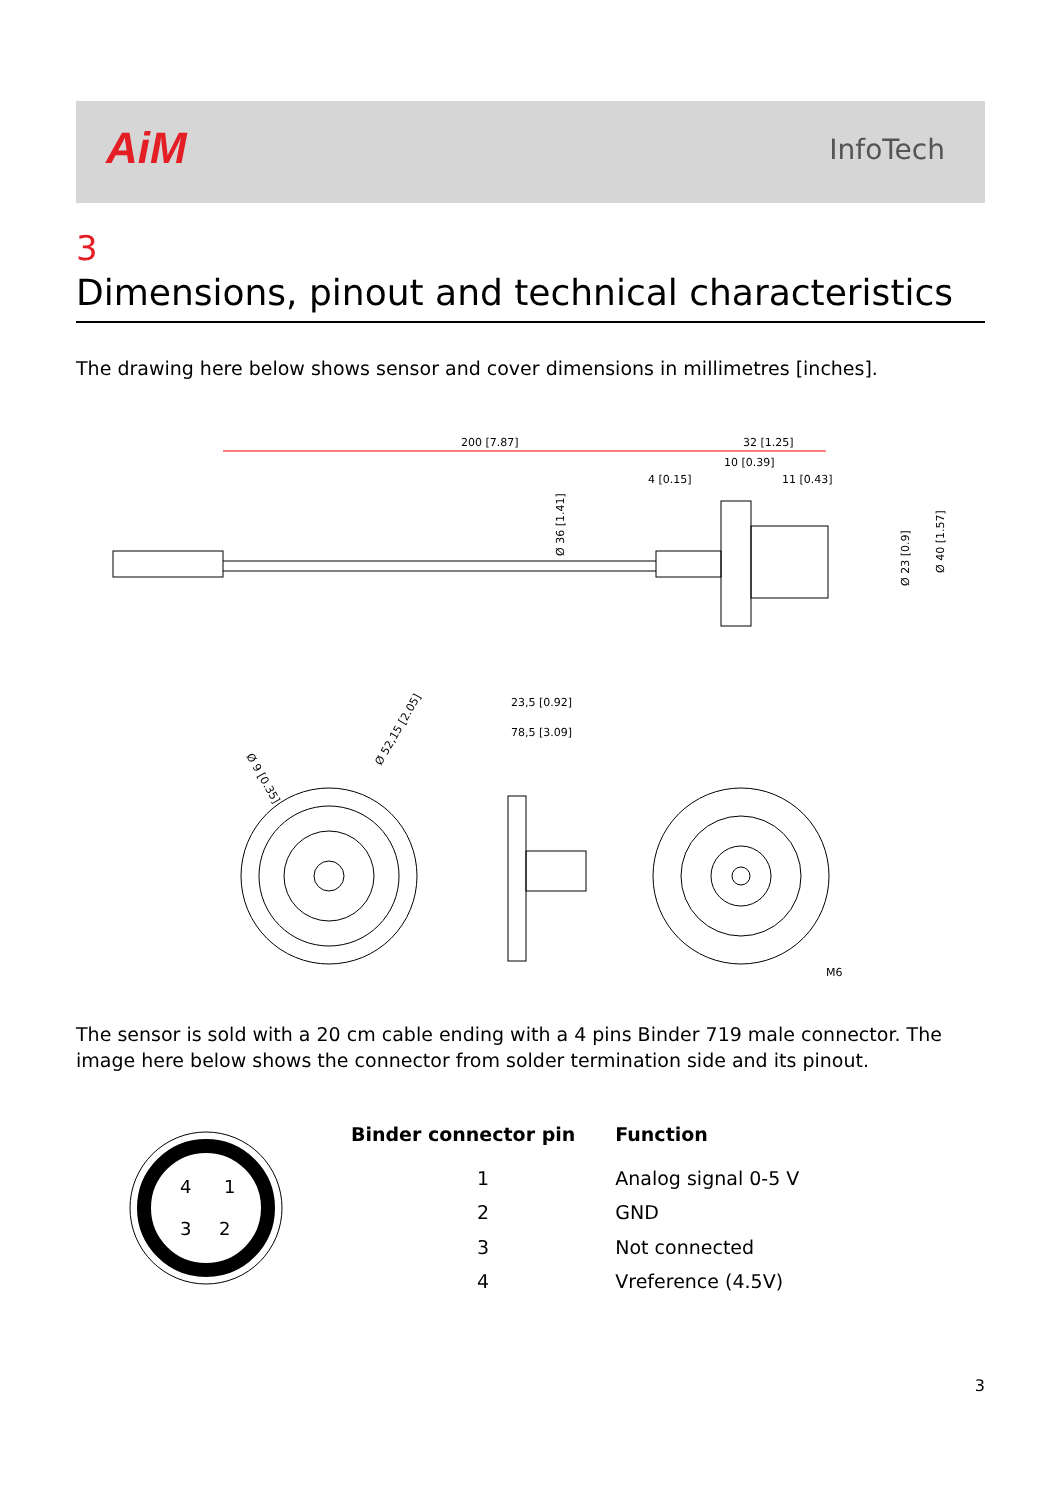AiM InfoTech
3
Dimensions, pinout and technical characteristics
The drawing here below shows sensor and cover dimensions in millimetres [inches].
200 [7.87]
32 [1.25]
10 [0.39]
4 [0.15]
11 [0.43]
Ø 36 [1.41]
Ø 23 [0.9]
Ø 40 [1.57]
23,5 [0.92]
78,5 [3.09]
Ø 52,15 [2.05]
Ø 9 [0.35]
M6
The sensor is sold with a 20 cm cable ending with a 4 pins Binder 719 male connector. The image here below shows the connector from solder termination side and its pinout.
4
1
3
2
| Binder connector pin | Function |
| --- | --- |
| 1 | Analog signal 0-5 V |
| 2 | GND |
| 3 | Not connected |
| 4 | Vreference (4.5V) |
3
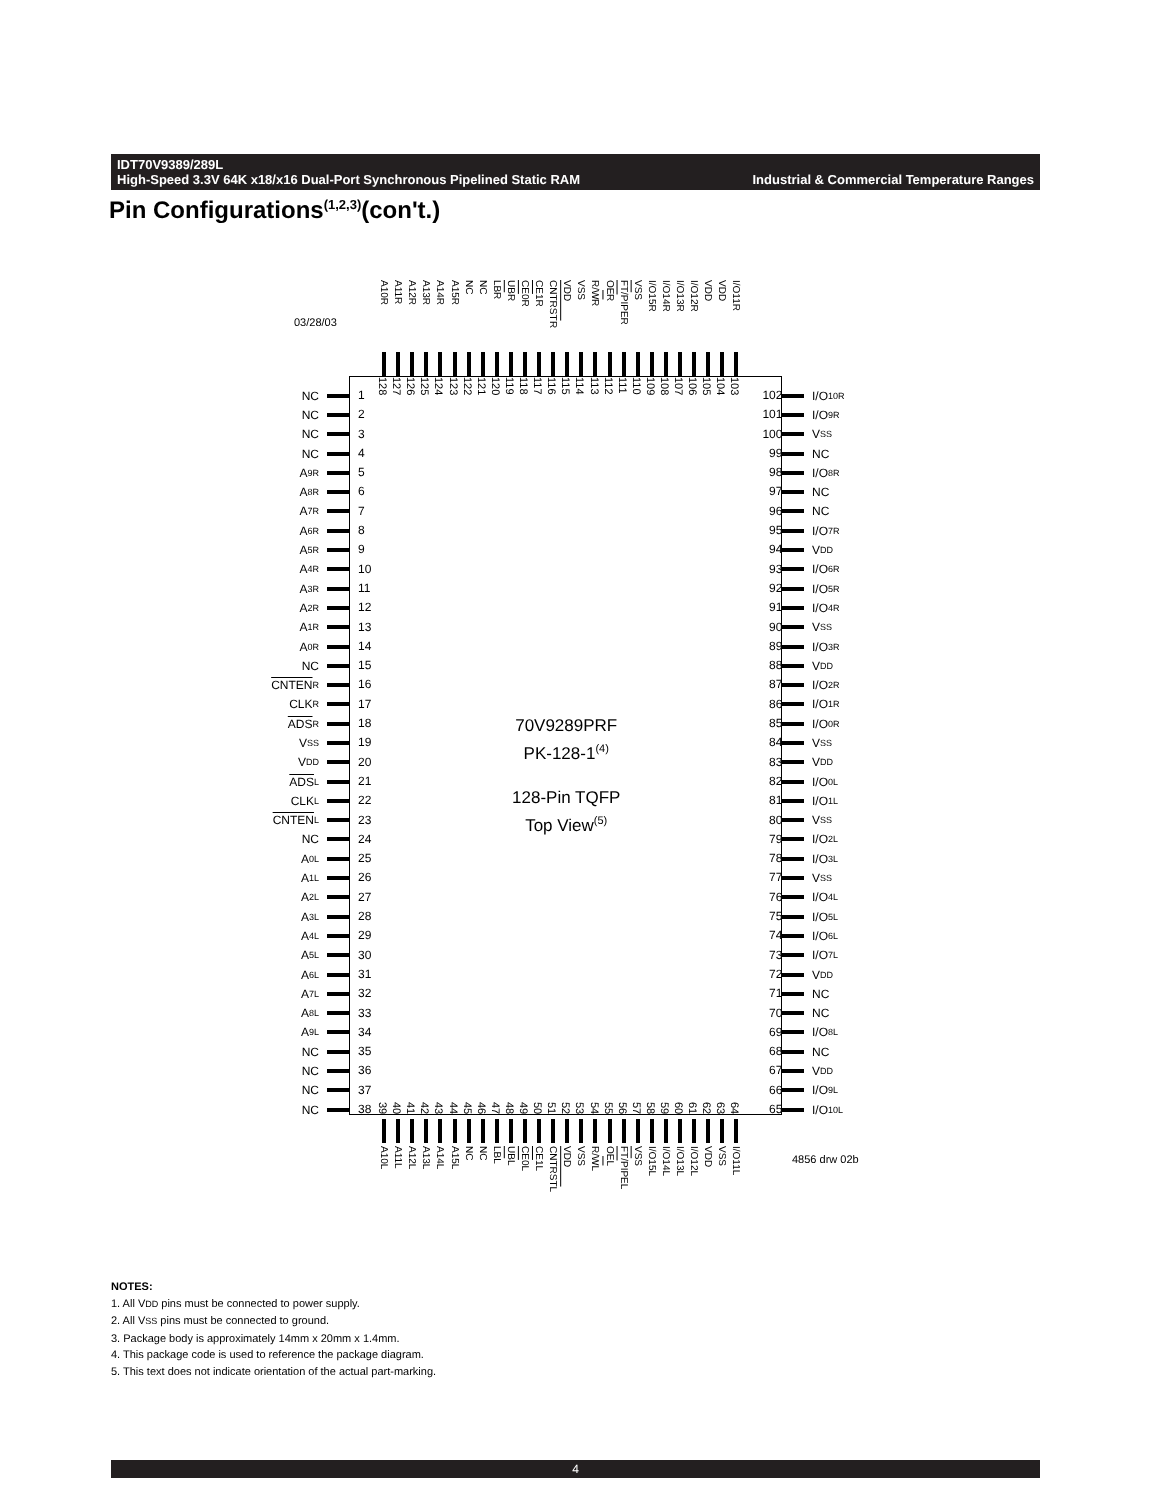Industrial & Commercial Temperature Ranges IDT70V9389/289L
High-Speed 3.3V 64K x18/x16 Dual-Port Synchronous Pipelined Static RAM
Pin Configurations<sup>(1,2,3)</sup>(con't.)
03/28/03
A10R
A11R
A12R
A13R
A14R
A15R
NC
NC
LB R
UB R
CE 0R
CE1R
CNTRST R
VDD
VSS
R/ W R
OE R
FT /PIPER
VSS
I/O15R
I/O14R
I/O13R
I/O12R
VDD
VDD
I/O11R
NC
NC
NC
NC
A 9R
A 8R
A 7R
A 6R
A 5R
A 4R
A 3R
A 2R
A 1R
A 0R
NC
CNTEN R
CLK R
ADS R
V SS
V DD
ADS L
CLK L
CNTEN L
NC
A 0L
A 1L
A 2L
A 3L
A 4L
A 5L
A 6L
A 7L
A 8L
A 9L
NC
NC
NC
NC
1
2
3
4
5
6
7
8
9
10
11
12
13
14
15
16
17
18
19
20
21
22
23
24
25
26
27
28
29
30
31
32
33
34
35
36
37
38
128
127
126
125
124
123
122
121
120
119
118
117
116
115
114
113
112
111
110
109
108
107
106
105
104
103
70V9289PRF
PK-128-1<sup>(4)</sup>
128-Pin TQFP
Top View<sup>(5)</sup>
39
40
41
42
43
44
45
46
47
48
49
50
51
52
53
54
55
56
57
58
59
60
61
62
63
64
102
101
100
99
98
97
96
95
94
93
92
91
90
89
88
87
86
85
84
83
82
81
80
79
78
77
76
75
74
73
72
71
70
69
68
67
66
65
I/O 10R
I/O 9R
V SS
NC
I/O 8R
NC
NC
I/O 7R
V DD
I/O 6R
I/O 5R
I/O 4R
V SS
I/O 3R
V DD
I/O 2R
I/O 1R
I/O 0R
V SS
V DD
I/O 0L
I/O 1L
V SS
I/O 2L
I/O 3L
V SS
I/O 4L
I/O 5L
I/O 6L
I/O 7L
V DD
NC
NC
I/O 8L
NC
V DD
I/O 9L
I/O 10L
A10L
A11L
A12L
A13L
A14L
A15L
NC
NC
LBL
UBL
CE0L
CE1L
CNTRSTL
VDD
VSS
R/WL
OEL
FT/PIPEL
VSS
I/O15L
I/O14L
I/O13L
I/O12L
VDD
VSS
I/O11L
4856 drw 02b
NOTES:
1. All VDD pins must be connected to power supply.
2. All VSS pins must be connected to ground.
3. Package body is approximately 14mm x 20mm x 1.4mm.
4. This package code is used to reference the package diagram.
5. This text does not indicate orientation of the actual part-marking.
4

WORK REQUEST: Considering each line of the material above, count those with the word "connected" and give only the number.

WRITTEN SOLUTION: 3